山本一力著【晩秋の陰画(ネガフィルム)】

2018-09-15 15:29:38 | 本と雑誌

著者初の現代ミステリー。
予期せぬ事態が心の奥底に潜んでいた思いを炙り出す。
時代小説の名手が、不可思議な心のさまを描き切った。
表題含め四篇の短編集。
『晩秋の陰画(ネガフィルム)』
ひと仕事終えたある日の午後、装丁家の高倉俊介の元に、使用した形跡のある黒革張りの日記帳が届いた。
それはバイク事故で他界した、叔父であり仕事の師でもある尚平のものだった。
しかも日記は事故死した当日で終わっていた…。
『秒読み』
飛行機恐怖症の男が、ある日、香港旅行で同宿となった老人に、そのことを指摘され、怪しげな針治療に連れていかれたのだが…。
『冒険者たち』
利野伴忠(としのばんちゅう)は実は、フランスの俳優リノ・バンチュラからつけられた名前である。
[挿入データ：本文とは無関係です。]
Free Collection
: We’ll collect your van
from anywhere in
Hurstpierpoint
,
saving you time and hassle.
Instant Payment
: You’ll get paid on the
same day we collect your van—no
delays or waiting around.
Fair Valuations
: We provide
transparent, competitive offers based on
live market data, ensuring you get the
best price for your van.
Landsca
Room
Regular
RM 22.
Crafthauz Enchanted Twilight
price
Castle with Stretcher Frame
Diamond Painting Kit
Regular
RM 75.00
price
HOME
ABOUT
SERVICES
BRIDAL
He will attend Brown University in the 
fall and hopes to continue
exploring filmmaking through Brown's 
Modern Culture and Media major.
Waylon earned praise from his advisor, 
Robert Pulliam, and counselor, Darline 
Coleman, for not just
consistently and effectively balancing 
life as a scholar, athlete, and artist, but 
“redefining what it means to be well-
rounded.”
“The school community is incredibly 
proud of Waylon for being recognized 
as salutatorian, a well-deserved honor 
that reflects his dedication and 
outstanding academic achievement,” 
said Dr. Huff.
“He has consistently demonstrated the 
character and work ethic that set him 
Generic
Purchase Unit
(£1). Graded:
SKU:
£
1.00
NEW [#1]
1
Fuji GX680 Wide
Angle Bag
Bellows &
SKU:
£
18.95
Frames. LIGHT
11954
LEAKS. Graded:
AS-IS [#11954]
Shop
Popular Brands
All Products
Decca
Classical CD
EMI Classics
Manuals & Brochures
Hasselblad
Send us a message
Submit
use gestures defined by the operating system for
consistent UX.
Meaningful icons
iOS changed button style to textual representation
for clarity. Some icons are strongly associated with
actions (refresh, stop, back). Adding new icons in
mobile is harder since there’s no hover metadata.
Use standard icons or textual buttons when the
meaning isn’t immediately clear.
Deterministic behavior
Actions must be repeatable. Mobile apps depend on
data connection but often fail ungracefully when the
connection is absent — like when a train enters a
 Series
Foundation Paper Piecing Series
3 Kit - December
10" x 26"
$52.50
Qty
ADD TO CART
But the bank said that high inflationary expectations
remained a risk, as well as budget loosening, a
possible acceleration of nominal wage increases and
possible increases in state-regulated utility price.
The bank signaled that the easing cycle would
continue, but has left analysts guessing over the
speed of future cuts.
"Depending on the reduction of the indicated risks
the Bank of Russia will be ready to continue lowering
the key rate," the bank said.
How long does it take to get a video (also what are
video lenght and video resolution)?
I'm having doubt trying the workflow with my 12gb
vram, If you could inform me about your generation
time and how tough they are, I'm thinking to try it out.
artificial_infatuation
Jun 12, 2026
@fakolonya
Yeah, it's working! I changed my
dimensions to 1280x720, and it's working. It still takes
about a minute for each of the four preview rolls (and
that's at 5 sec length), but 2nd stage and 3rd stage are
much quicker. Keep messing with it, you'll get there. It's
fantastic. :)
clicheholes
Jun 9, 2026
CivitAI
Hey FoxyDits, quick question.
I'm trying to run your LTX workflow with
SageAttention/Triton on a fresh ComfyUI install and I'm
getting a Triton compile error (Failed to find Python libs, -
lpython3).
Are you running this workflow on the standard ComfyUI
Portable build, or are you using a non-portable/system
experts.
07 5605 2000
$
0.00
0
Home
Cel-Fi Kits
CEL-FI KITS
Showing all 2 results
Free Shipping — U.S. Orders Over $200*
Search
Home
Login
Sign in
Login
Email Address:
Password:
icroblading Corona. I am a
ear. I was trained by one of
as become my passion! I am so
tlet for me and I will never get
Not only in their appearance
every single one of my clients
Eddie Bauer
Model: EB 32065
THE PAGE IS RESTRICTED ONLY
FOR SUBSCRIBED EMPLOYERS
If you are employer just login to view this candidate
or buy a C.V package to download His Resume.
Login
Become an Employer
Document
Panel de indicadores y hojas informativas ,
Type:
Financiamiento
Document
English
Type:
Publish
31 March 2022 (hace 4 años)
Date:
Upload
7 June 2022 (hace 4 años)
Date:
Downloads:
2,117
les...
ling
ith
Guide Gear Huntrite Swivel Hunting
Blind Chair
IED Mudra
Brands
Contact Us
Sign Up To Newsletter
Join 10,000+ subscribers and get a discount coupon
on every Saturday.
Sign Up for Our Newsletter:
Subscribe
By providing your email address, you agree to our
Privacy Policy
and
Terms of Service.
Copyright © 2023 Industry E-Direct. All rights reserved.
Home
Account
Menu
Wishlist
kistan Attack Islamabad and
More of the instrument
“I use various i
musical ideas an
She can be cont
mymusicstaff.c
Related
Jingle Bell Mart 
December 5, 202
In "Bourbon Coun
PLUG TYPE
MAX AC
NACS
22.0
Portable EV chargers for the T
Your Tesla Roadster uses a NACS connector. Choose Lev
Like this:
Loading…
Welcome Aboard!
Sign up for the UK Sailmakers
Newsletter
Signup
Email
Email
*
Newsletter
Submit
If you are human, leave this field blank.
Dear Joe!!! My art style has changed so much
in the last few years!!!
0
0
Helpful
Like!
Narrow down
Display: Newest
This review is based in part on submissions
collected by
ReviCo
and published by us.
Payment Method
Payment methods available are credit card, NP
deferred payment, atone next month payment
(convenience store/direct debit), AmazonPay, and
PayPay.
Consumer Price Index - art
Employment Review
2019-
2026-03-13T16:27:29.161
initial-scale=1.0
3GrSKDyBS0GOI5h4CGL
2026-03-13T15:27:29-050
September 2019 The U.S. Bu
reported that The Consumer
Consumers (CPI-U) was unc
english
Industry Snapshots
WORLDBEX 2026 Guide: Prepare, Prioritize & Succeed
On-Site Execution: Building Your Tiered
子供の頃、父と見た「冒険者たち」という映画に魅了されていた…。
『内なる響き』
前田賢治は音楽評論社のオーナーである。
米田玄賽は「月刊オーディオ」特別編集顧問であり、賢治の片腕とも評してよい男である。
その玄賽が突然行方をくらました…。
著者と現代ミステリーはミスマッチだと思うが、なかなかやるなぁと感心させられた。
『冒険者たち』と『内なる響き』は、取りようによってはミステリーというより、人情話とも受け取れるのだが…。
それに、「それゆえ」とか時折、時代劇口調にもなったりして、一力節は不変ってとこですかね?